### Selected excerpt

• • •

I am an Assistant Professor of Biology at Pepperdine University. I earned my B.S. in Biology at Oklahoma Christian University and my Ph.D. in Ecology and Evolutionary Biology at the University of California, Santa Cruz. During my graduate work, I also spent a year training at the Australian National University.
My research in the field of plant physiological ecology explores how plants can survive drought, fire, and salinity. In particular, I am fascinated with ferns (which typically require abundant water) and how some ferns have adapted to thrive in dry ecosystems, such as the Santa Monica Mountains surrounding Pepperdine. My research on these “extreme” ferns has also taken me to the Channel Islands, the mangrove swamps of Australia, and the tropical rainforests in Costa Rica. My research has been supported by grants from the National Science Foundation and the Southern California Research Learning Center.
As an undergraduate student, I first experienced biological research by participating in Pepperdine’s SURB program (Summer Undergraduate Research in Biology). This experience was transformative for me because I learned first-hand how the scientific process works, and I realized it is a lot of fun! After this experience, I became committed to facilitating undergraduate research at Pepperdine. I have been mentoring undergraduate research students since 2014, and many of these students have been co-authors on peer-reviewed journal articles and presented their research at national conferences.

• • •

Records taken from a dataset:
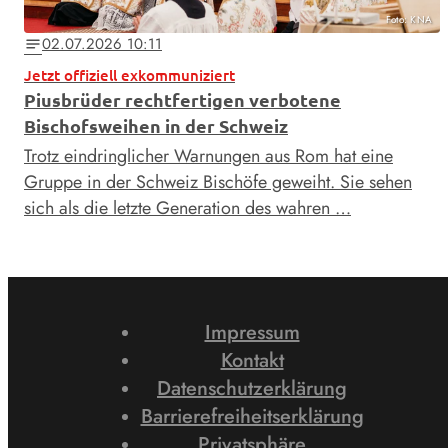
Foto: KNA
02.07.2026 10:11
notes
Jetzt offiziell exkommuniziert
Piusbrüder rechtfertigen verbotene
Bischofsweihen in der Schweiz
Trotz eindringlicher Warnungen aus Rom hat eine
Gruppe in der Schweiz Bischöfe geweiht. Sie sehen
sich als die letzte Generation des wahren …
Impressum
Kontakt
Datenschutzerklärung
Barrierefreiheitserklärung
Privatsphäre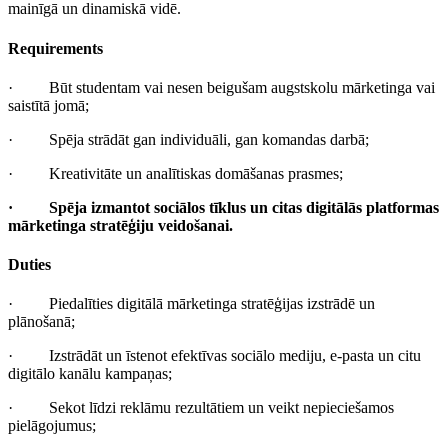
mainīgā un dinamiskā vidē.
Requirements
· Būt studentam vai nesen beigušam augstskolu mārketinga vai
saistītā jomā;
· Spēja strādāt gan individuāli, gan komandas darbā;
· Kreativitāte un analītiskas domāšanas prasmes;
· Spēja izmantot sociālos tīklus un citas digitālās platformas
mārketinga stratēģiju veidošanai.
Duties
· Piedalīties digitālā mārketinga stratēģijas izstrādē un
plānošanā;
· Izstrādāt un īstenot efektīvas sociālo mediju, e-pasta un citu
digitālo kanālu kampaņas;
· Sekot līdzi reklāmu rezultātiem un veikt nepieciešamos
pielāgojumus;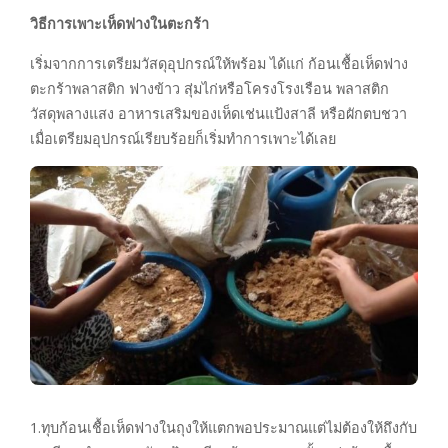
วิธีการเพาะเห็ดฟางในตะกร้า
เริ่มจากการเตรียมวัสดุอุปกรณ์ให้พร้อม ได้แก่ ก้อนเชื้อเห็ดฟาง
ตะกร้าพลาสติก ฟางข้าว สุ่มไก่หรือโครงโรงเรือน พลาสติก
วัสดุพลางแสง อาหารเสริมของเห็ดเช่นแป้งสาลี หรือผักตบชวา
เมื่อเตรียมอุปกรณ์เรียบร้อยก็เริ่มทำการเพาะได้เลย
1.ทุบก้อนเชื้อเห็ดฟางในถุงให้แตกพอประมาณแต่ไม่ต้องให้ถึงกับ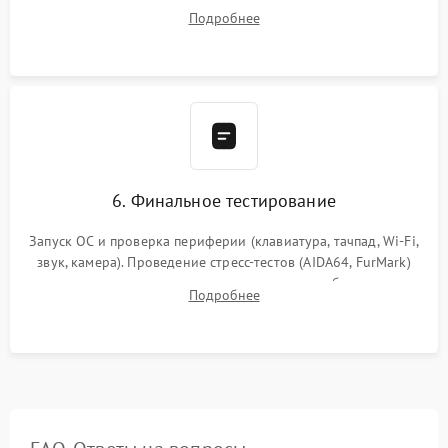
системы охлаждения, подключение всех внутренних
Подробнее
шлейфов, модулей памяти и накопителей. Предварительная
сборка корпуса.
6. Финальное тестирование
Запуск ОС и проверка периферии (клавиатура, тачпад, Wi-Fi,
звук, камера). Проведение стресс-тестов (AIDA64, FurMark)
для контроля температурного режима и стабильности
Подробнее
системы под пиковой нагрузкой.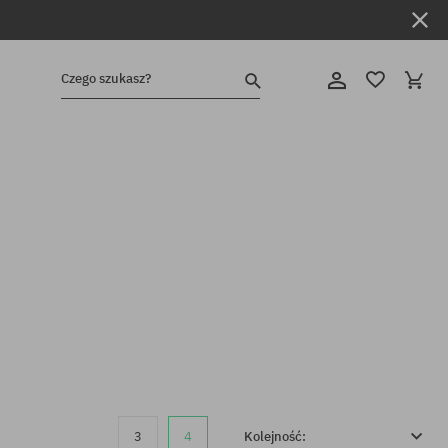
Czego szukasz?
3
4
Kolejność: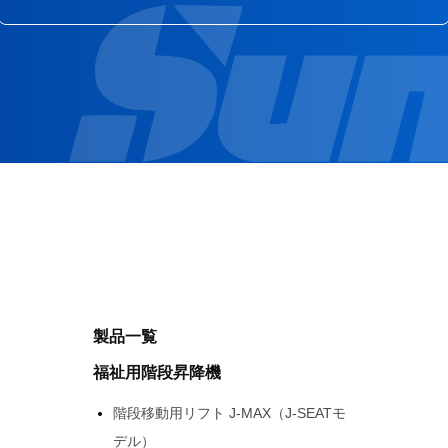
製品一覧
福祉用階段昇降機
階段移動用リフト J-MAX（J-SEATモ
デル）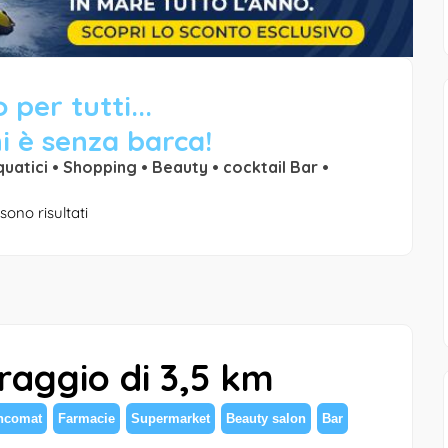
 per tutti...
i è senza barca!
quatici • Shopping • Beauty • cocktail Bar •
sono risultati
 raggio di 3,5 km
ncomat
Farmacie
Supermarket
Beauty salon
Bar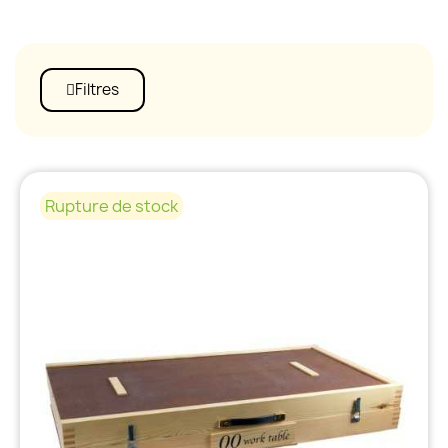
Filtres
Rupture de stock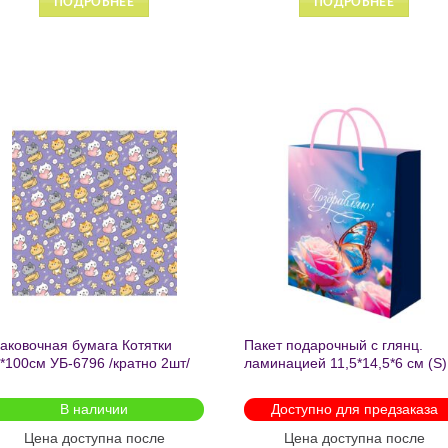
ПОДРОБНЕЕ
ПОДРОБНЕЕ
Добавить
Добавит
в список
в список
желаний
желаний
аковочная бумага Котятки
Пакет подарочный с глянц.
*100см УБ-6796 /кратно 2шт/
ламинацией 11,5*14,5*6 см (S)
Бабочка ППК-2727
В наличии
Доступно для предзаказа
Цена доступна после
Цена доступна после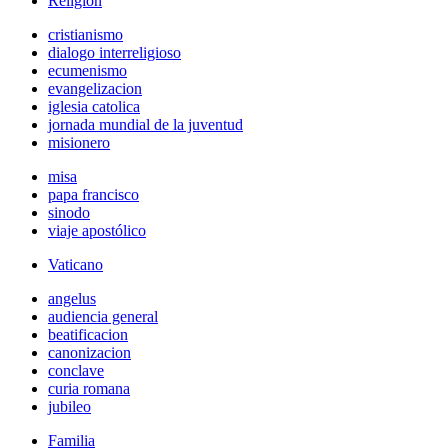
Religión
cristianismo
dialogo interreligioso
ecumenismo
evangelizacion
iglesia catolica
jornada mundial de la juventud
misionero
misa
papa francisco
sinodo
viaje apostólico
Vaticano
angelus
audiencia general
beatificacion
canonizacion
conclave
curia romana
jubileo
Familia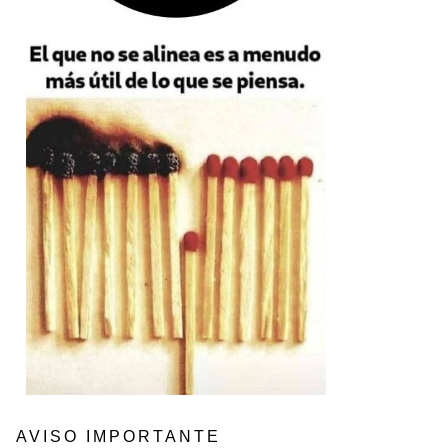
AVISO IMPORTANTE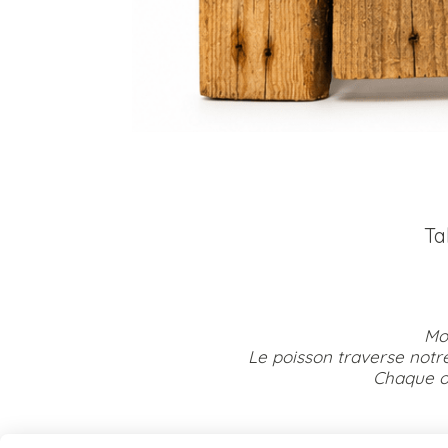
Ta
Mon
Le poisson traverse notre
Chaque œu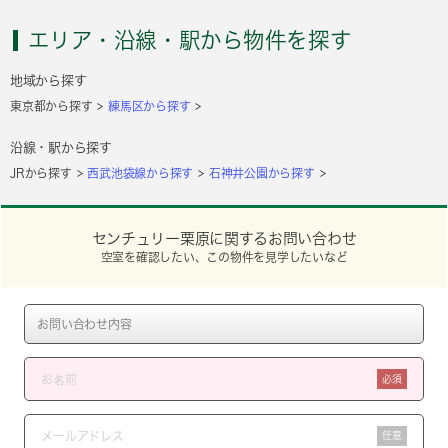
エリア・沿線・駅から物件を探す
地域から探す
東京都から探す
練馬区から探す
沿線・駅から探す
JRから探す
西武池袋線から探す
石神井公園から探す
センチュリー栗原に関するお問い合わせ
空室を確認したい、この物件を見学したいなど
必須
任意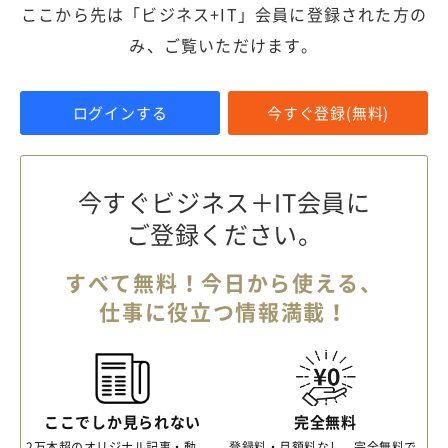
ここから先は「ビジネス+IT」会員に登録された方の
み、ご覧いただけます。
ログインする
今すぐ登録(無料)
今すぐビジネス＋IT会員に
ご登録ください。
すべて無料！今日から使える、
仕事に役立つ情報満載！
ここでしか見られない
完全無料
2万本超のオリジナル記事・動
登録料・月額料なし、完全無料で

• • •

### Problem to work on
Write out the faculty biography starting at "I am an Assistant" and ending at "Australian National University.", swapping "Santa Cruz" for "Davis".

### Task result
I am an Assistant Professor of Biology at Pepperdine University. I earned my B.S. in Biology at Oklahoma Christian University and my Ph.D. in Ecology and Evolutionary Biology at the University of California, Davis. During my graduate work, I also spent a year training at the Australian National University.